Convolutional neural networks (CNNs) and/or vision transformers (both neural networks) with transfer learning would have been my first thought, too. However, there are situations, where that might not work so well. Note that in the work you cite, it seems like they had "2042 training images and 284 unseen (test) images divided into 68 categories of gemstones". Just 2042 training images for 68 categories is at best 30 images per category (if all categories are the same size). In such low data setting with the images possibly very different than what pre-training (usually on ImageNet, the photos of which are probably not so much like images of precious stones taken in a professional setting, I'd guess - pre-training on ImageNet is often of limited value for e.g. X-rays or satellite images, too) could be one of those settings. In such a setting, it could also be the case that good feature engineering can create really good features for traditional tabular data algorithms (like random forest, XGBoost and the like). The training approach taken for the neural networks and the image resizing also sound like they may have been optimal. E.g.
- The only data augmentation was "random horizontal or vertical flip", when lots of augmentations would likely be useful starting with rotations.
- Not much was set on how hyperparameters were set. A good validation approach (e.g. cross-validation) helps with that and also helps with combining different algorithms.
- Nowadays, one would probably use cosine-decay for transfer learning, possibly with differential learning rates across layers instead of the stepwise learning rate decay they used.
- Ideally, one uses images as large as possible, and several architectures don't enforce a fixed size.
- Just a center crop for the test set is likely inferior to test-time-augmentation.
- ResNet50 (and esp. ResNet18) are relatively old pre-trained models. If you look at popular repositories like timm you can see a lot more recent architectures. With popular deep learning Python libraries like the easy to use fastai one you can directly use models from that repository (see also their book and free course).
I'd usually think that with a lot of data, neural networks should become better and better vs. feature engineering + RF. Of course, if the two are still competitive with a lot of data, then combining them might be an option (and cross-validation would help you figure out how to do this, the keyword here would be "model stacking").
Kaggle competitions are usually quite a good source on what is current good practice and there's the occasional panel interview where Kaggle GMs tell you what they think is a good way to do things for e.g. vision tasks.
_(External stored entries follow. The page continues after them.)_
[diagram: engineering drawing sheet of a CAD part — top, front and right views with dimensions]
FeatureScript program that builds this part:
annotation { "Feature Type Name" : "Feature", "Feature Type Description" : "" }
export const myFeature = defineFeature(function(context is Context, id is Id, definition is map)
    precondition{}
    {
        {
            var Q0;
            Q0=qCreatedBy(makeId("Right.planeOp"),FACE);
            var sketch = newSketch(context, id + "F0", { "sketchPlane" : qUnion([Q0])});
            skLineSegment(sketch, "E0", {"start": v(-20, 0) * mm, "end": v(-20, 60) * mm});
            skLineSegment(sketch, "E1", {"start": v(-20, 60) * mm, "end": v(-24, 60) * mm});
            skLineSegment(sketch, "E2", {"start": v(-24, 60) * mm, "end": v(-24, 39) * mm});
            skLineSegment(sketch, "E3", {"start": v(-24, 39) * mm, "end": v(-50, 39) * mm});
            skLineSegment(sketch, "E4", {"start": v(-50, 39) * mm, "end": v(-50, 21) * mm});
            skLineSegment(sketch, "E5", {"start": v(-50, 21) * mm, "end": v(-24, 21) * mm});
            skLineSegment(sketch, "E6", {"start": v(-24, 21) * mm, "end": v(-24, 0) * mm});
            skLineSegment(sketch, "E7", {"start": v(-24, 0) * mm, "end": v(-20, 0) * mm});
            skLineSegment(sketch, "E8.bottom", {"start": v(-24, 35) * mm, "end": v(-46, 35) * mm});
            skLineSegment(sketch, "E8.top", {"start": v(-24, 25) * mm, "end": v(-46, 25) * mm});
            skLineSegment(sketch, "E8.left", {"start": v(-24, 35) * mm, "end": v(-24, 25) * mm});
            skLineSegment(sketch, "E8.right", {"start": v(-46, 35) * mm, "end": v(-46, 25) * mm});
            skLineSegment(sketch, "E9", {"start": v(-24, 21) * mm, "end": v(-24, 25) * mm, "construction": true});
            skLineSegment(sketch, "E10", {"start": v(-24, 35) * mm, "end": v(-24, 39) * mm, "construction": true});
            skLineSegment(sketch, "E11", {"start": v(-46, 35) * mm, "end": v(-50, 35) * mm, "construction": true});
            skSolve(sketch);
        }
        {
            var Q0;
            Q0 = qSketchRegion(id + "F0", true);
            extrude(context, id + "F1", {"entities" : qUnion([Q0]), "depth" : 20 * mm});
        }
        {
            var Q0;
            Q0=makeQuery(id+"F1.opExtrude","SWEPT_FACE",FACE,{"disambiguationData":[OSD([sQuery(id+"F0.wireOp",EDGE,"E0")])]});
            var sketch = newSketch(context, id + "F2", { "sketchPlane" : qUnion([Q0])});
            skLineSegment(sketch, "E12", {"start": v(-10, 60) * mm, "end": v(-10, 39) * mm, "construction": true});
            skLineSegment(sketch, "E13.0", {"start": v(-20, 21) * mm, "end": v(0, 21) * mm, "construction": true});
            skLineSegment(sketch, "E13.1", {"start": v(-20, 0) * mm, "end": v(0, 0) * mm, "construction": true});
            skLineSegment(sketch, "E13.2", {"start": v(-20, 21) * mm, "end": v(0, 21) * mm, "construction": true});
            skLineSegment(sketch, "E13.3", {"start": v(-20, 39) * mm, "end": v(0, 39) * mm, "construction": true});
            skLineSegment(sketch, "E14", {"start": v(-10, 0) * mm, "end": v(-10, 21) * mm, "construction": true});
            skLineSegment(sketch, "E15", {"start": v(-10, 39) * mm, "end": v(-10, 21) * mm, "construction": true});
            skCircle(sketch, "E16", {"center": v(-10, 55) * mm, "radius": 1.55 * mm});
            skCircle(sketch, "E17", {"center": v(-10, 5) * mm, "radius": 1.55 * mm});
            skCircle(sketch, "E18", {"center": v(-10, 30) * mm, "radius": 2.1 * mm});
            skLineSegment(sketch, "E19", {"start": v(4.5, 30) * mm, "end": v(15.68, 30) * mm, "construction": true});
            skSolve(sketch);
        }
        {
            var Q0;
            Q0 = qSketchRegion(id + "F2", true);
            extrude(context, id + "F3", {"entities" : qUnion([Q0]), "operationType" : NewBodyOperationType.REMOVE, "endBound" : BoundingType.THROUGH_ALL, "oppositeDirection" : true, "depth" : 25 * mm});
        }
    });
Another thing to always keep in mind is whether the data is good / matches what you intend to do (e.g. photos taken by professionals in a well lit shop vs. via smartphone, or even differences in cameras used by different sources), whether there are data leaks (e.g. the correct classification is given by the text next to the gem, or more expensive gems being displayed in nicer settings) and whether there are ways to trick the model (people would of course potentially have a strong incentive, if they could somehow get away with selling glass-beads as expensive gems, so make sure you have a representative sample of fake stones in all sorts of colors and shapes including those used for precious stones, too).